Leaving the pictures aside, transcribe the data below exactly.
--- Data extracts Enclosed Below ---
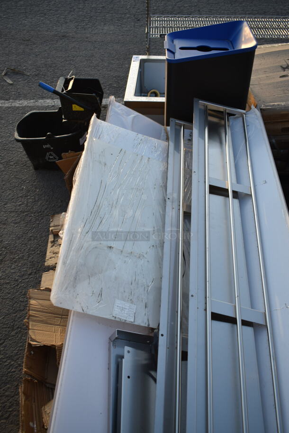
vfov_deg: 55.1
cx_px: 144
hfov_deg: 38.4
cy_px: 216
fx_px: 415
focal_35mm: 34
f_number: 4.5
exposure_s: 1/125
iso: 100
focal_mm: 23
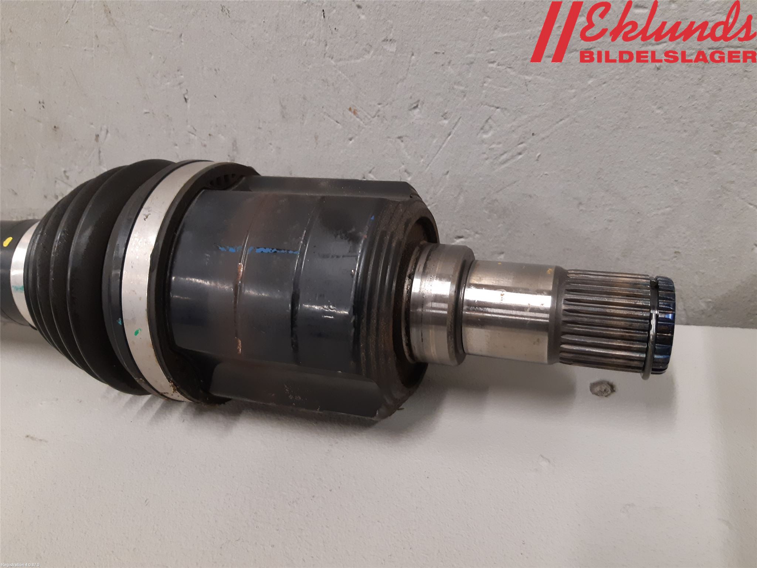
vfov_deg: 53.1
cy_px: 284
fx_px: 569
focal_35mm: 26
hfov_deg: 67.3
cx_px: 378
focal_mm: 3.93
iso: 200
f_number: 1.7
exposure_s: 1/50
--- End of Enclosed Data extracts ---
■ **Written response**:
vfov_deg: 55.1
cx_px: 144
hfov_deg: 38.4
cy_px: 216
fx_px: 415
focal_35mm: 34
f_number: 4.5
exposure_s: 1/125
iso: 100
focal_mm: 23
vfov_deg: 53.1
cy_px: 284
fx_px: 569
focal_35mm: 26
hfov_deg: 67.3
cx_px: 378
focal_mm: 3.93
iso: 200
f_number: 1.7
exposure_s: 1/50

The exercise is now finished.